When you buy an old, neglected city house in an old city neighborhood, you expect some problems, and others take you by surprise.
Did we expect the house to be dirty and contain a little junk when we got it? Yes. Did we expect to find more junk than could fill a thirty foot dumpster AND a forty foot dumpster AND a good portion of our yard? No. Did we expect to find numerous dead mice, buckets of animal excretions, morgue and hospital equipment, and prosthetic legs? No.
Did we expect the house to have bugs? Yes. Did we expect to have to shower obsessively for the first week because the house kept giving us fleas? No. Did we expect to have to gut the kitchen immediately and live out of restaurants and two giant Tupperware boxes for months, because of the sheer magnitude of the infestation? No.
Still, certain kinds of problems you can expect, even if their sheer magnitude takes you by surprise. Trash and bugs? Yeah, we expected that. We knew we'd have to replace the roof and relay a good portion of the back wall, but just didn't realize how very badly the house needed it, and didn't expect the top layer of the roof to blow off in a storm. We knew we'd have to reverse prior bad repair jobs, although we didn't realize that one of them would explode and flood our basement.
But yesterday we had a weird Old House Incident that I never, ever could have foreseen when we started looking into buying an old house.
Our cat Mallinckrodt has ringworm, which her most recent vet at the Humane Society thinks she probably got from the dingy basement where we originally found her almost a year ago. Ringworm is curable, but it is also highly contagious to other cats and to humans, so Mallinckrodt has been quaratined in our basement for over a month now as we treat her. We, of course, live upstairs, as do our two 9 month old boy kitties, Jarns and Swan.
Yesterday morning, when we got up, Swan didn't seem to be around. Curiosity quickly turned to alarm as we realized that he was nowhere to be seen. Finally, Michael opened the basement door, and there he was! Michael brought him upstairs, and we quickly realized that the little guy was probably covered in ringworm spores. I closed him in the first floor bathroom, so he couldn't infect us, Jarns, or the house (Ringworm thrives in rugs and fabric.). I called the Humane Society to ask what to do, and they said they'd give me some prescription shampoo to bathe him in, to prevent the fungus from taking hold.

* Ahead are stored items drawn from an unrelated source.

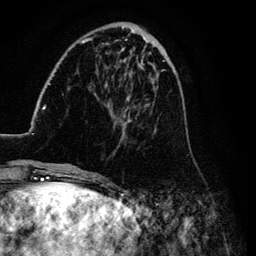
Breast MRI (dynamic contrast-enhanced), one axial slice; position 34 of 134 along the scan axis; cropped to one breast; dynamic contrast-enhanced series, time point 2 of 6 at this slice position (early post-contrast); 3 T; TE 4.2 ms, TR 7.9 ms; 1.2 mm slice thickness; 256 × 256 image matrix. Female patient.
Structures marked on this image (semi-automatically segmented with operator editing):
- enhancing-tissue mask used for the functional tumour volume (all voxels passing the contrast-enhancement thresholds inside the analysis volume; usually the tumour): box from (x=26, y=26) to (x=190, y=169) px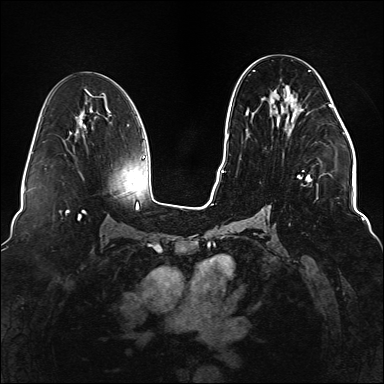
Breast MRI (dynamic contrast-enhanced), one axial slice; slice 76 of 176 in the series (ordered by position); dynamic contrast-enhanced series, time point 2 of 6 at this slice position (early post-contrast); 1.5 T; TE 2.3 ms, TR 5.2 ms; 1.1 mm slice thickness; 384 × 384 image matrix, field of view 330 × 330 mm. Female patient.
Structures marked on this image (semi-automatic segmentation, software-assisted and operator-edited):
- enhancing-tissue mask used for the functional tumour volume (all voxels passing the contrast-enhancement thresholds inside the analysis volume; usually the tumour): bounding box (x1, y1, x2, y2) in pixels: (245, 70, 333, 215)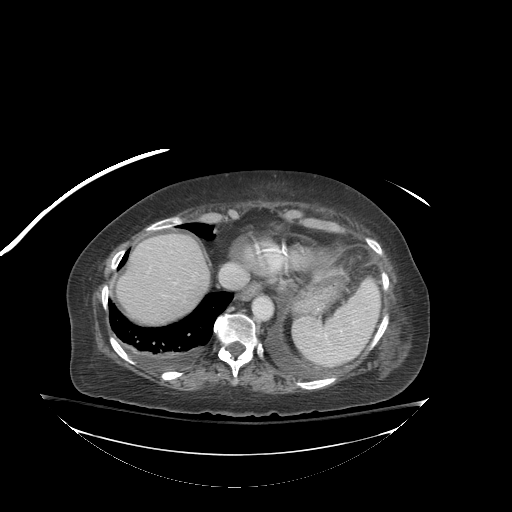
Contrast-enhanced abdominal CT (liver protocol), one axial slice. Position 72 of 81 along the scan axis. Reconstruction kernel STANDARD. 140 kVp. Soft-tissue window (W 400 / L 40 HU). 512 × 512 image matrix, field of view 500 × 500 mm. Case-level facts recorded for this patient, not image findings: diagnosis: hepatocellular carcinoma (patient treated with transarterial chemoembolisation; whether this scan precedes or follows treatment is not stated here); TNM stage (as recorded): Stage-I; Child-Pugh class: B; tumour differentiation: well-moderately differentiated.
Outlined on this slice (semi-automatically segmented with operator editing):
- abdominal aorta: bounding box [x1, y1, x2, y2] px = [254, 298, 272, 320]
- liver parenchyma outside the tumour (the mass and vessels are separate outlines, so this box may not span the whole liver): [126, 234, 209, 320]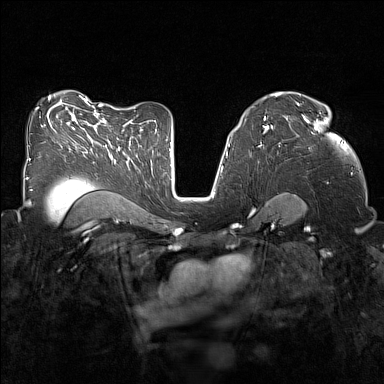
Breast MRI (dynamic contrast-enhanced), one axial slice; slice 91 of 160 in the series (ordered by position); dynamic contrast-enhanced series, time point 2 of 7 at this slice position (early post-contrast); 1.5 T; TE 1.8 ms, TR 5 ms; 384 × 384 image matrix, field of view 320 × 320 mm. Female patient.
Structures marked on this image (semi-automatic segmentation, software-assisted and operator-edited):
- enhancing-tissue mask used for the functional tumour volume (all voxels passing the contrast-enhancement thresholds inside the analysis volume; usually the tumour): bounding box [x1, y1, x2, y2] px = [285, 115, 318, 129]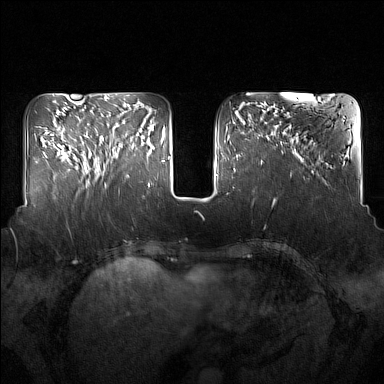
Breast MRI (dynamic contrast-enhanced), one axial slice. Position 55 of 160 along the scan axis. Dynamic contrast-enhanced series, time point 2 of 7 at this slice position (early post-contrast). 1.5 T. TE 1.8 ms, TR 5 ms. 1 mm slice thickness. 384 × 384 image matrix, field of view 350 × 350 mm. Female patient.
Annotated regions visible in this slice (semi-automatic segmentation, software-assisted and operator-edited):
- enhancing-tissue mask used for the functional tumour volume (all voxels passing the contrast-enhancement thresholds inside the analysis volume; usually the tumour): box from (x=91, y=123) to (x=137, y=180) px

Before I left to go pick up the shampoo, I thought I'd get Swan set up with a bowl of food, some water, and a litter box in his little quarantine room. I opened the door, fully expecting to have to wrestle a charging cat, and... the room.. was... empty?!?!??

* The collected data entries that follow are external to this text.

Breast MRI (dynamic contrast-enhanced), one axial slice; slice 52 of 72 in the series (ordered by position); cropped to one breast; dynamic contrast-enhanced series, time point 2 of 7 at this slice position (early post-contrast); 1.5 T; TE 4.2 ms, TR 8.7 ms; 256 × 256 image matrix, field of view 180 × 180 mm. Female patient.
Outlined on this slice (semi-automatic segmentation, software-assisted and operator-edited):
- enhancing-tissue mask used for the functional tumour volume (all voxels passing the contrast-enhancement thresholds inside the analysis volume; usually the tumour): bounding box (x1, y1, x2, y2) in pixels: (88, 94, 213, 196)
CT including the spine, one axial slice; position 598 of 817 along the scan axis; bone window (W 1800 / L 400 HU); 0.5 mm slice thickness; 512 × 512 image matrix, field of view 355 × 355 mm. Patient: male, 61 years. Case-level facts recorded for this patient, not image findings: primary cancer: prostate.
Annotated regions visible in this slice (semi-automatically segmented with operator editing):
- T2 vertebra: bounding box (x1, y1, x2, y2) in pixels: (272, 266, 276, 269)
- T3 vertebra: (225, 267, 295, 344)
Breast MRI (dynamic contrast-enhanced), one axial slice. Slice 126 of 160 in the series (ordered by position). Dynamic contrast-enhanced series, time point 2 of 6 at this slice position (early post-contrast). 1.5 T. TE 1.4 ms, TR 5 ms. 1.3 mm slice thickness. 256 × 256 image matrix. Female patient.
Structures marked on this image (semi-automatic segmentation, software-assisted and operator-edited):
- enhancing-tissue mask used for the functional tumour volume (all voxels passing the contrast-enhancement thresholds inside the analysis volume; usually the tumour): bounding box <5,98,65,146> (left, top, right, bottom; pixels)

I examined the room, and figured it out pretty fast. Our house had a major fire in 2003, and from what we can tell, it seems to have started under the first floor bathroom. No one ever completely fixed the room afterwards. So, there is a filthy, jagged, charred hole around the bathtub faucet, leading to the plumbing void, which is full of broken, heavily fire-damaged pipes. Apparently, Swan climbed through that hole and down into the plumbing void, and from there somehow twisted himself around and dropped down into the basement. (What?!?) That is the only way he could have gotten out of that room.
Sure enough, I opened the basement door and there he was.
I locked him up in the second floor bathroom, which has its own problems but does not have any holes charred in it, and went and got his shampoo. When I got back, I covered up every possible escape route in that part of the house, including the gap between the floor and the back wall of the house. Swan did not escape, although he did scratch me, scatter cat litter everywhere, completely shred the latex gloves I was wearing, and rip a sizeable hole in the bathrobe I was wearing over my other clothes. But the ringworm bath is done, damnit.
Yeah. I knew we were in for some intense and strange problems when we got this place, but I never, ever could have seen this one coming.